Personne devient un commensal des hommes et s'attache l'amitié de Pelletan, le directeur Royal de la Compagnie du Sénégal chargée de renflouer les caisses de la France avec le commerce de la gomme arabique, de l'ivoire et de l'or. Pelletan est un humaniste qui rêve de mettre fin à l'esclavagisme. Personne devient pour lui un symbole, une sorte de lion apprivoisé et docile qui vit en liberté parmi les autres animaux domestiques et dont s'émeut la bonne société colonialiste de Saint-Louis ainsi que le personnel de cette dernière qui vit dans l'attente effrayée du réveil de la bête.

Puis notre gentil fauve s'embarque, après moult péripéties, pour la France. Il débarque au Havre en mai 1788, flanqué du chien Hercule, à qui une amitié fidèle le relie, traverse à pieds le pays, escorté de Jean Dubois un jeune naturaliste, ancien factotum de Buffon. le jeune scientifique et ses amis à quatre pattes prennent pension à la Ménagerie royale de Versailles et assistent à la lente décomposition de la Monarchie, à la Révolution et à l'avènement d'un nouvel ordre. Avec les autres animaux de Versailles, ils migreront dans la toute nouvelle Ménagerie du Jardin des plantes à Paris où ils finiront tristement leurs jours. D'abord honnis par la populace pour qui ce lion représente les privilèges et les caprices royaux, ils deviendront peu à peu une attraction courue ; on s'extasiera devant la douceur du fauve envers son copain canin…
Cette troisième partie du livre m'a semblé la plus chargée de sens : si les humains ont bien du mal à vivre entre eux selon la devise « Liberté, Egalité, Fraternité », Personne et son ami Hercule ont depuis longtemps trouvé la formule des deux dernières assertions. Pour la liberté, on repassera : le récit semble insinuer que l'être humain retombe toujours dans ses travers : Royalistes ou Révolutionnaires sont pétris d'idées préconçues et, pour eux, un lion, quel qu'il soit, ne changera jamais et mérite l'enfermement.
Mais cette ultime partie ne prend du poids qu'au regard des précédentes.

A travers le destin d'un lion, Stéphane Audeguy dresse le portrait d'hommes confrontés à leurs rêves, à leurs instincts et à leurs limites. D'hommes enchaînés à leur propre histoire et à la grande histoire.
Le lion est ici un fil directeur, chacune des grandes parties relatant les ambitions inachevées de trois personnalités : le jeune Yacine, Pelletan et Dubois et des prisons sociales de leur époque.
C'est une idée originale et déstabilisante que l'auteur a eu de faire mourir ainsi ses protagonistes humains au fil des chapitres. Personne assiste impuissant à la disparition de ses protecteurs sans jamais prendre la parole.

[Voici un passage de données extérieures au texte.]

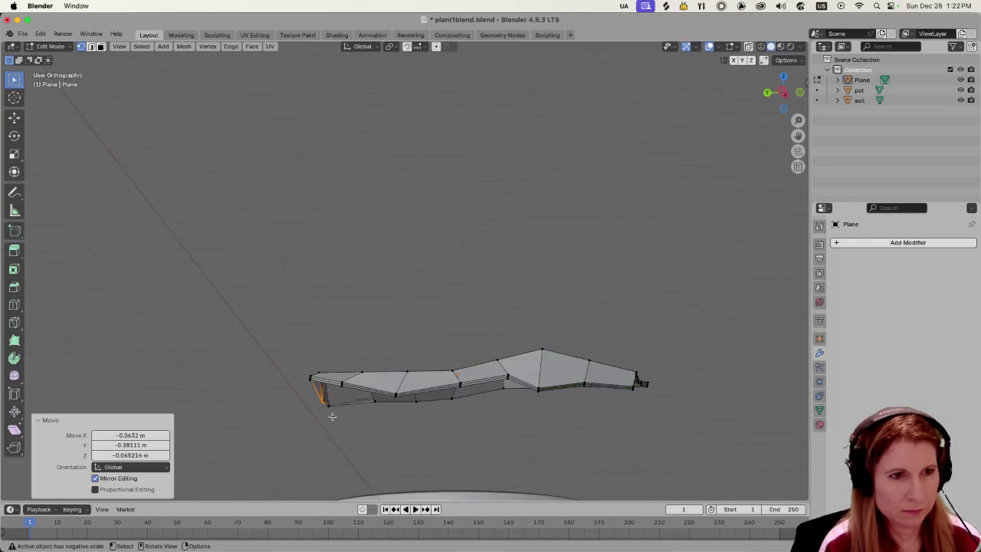
Switch the viewport to Material Preview to show the green leaf and terracotta pot.
left_click(332, 417)
key("Tab")
key("Tab")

C'est donc un récit étrange, un peu haché, mais non dénué d'intérêt. L'histoire du lion Personne nous est bel et bien raconté mais le texte recrée surtout un temps.
La description du Sénégal du dix-huitième siècle m'a envoûté. Cette vision de l'Afrique rêvée, encore à moitié-« civilisée » ainsi que l'écriture m'ont régalé et m'ont permis de pénétrer ce livre peu commun. Puis la description de Versailles et de la Ménagerie du Jardin des plantes m'ont aussi beaucoup captivé. J'ai apprécié d'entrer ainsi dans l'histoire de France par la petite porte.

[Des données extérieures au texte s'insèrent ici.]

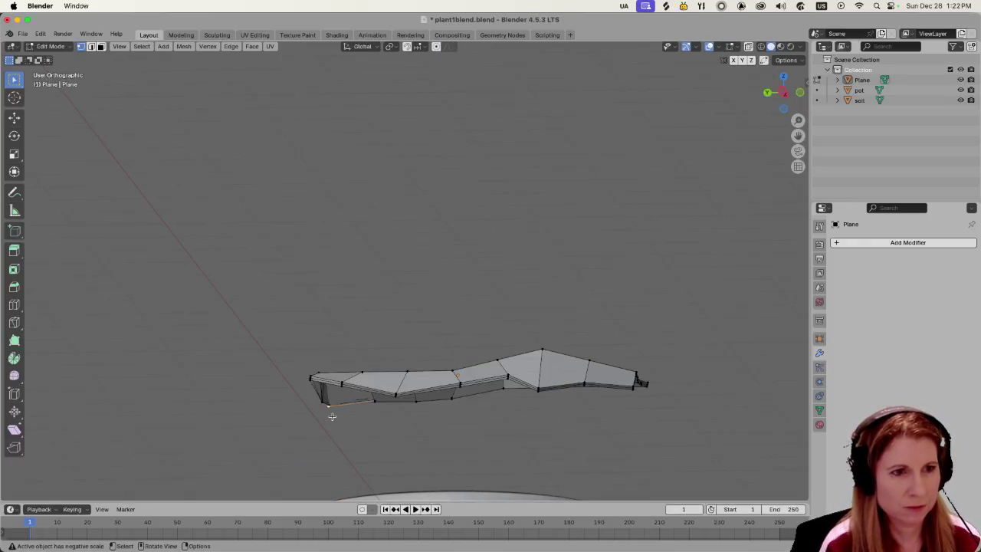
left_click(346, 218)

Je dirais aussi que c'est avant tout le livre d'un amoureux de la langue.
Stéphane Audeguy s'est lancé un défi : raconter l'histoire d'un lion sans le faire parler puisque, nous explique-t-il sur la quatrième de couverture, « il y a une indignité à parler à la place de quiconque, surtout s'il s'agit d'un animal ». Je ne partage pas cet avis car, selon moi, c'est l'une des ressources du créateur de puiser dans son imagination et dans un fond commun pour se mettre à la place de l'autre.
Mais l'auteur réussit son exercice de style et c'est son art qui nous entraîne plus que le récit finalement ténu. Il me semble que les mots l'amusent toujours quand le récit sert parfois de prétexte à des descriptions somptueuses. Une belle langue frôlant en de rares passages la préciosité mais qui est appréciable. Une mention spéciale aussi pour l'utilisation exacerbée du point-virgule ! Un autre exercice de style que l'auteur s'est imposé ou une marque de fabrique ? Je relirai sa « Théorie des nuages » avec joie pour me faire un avis…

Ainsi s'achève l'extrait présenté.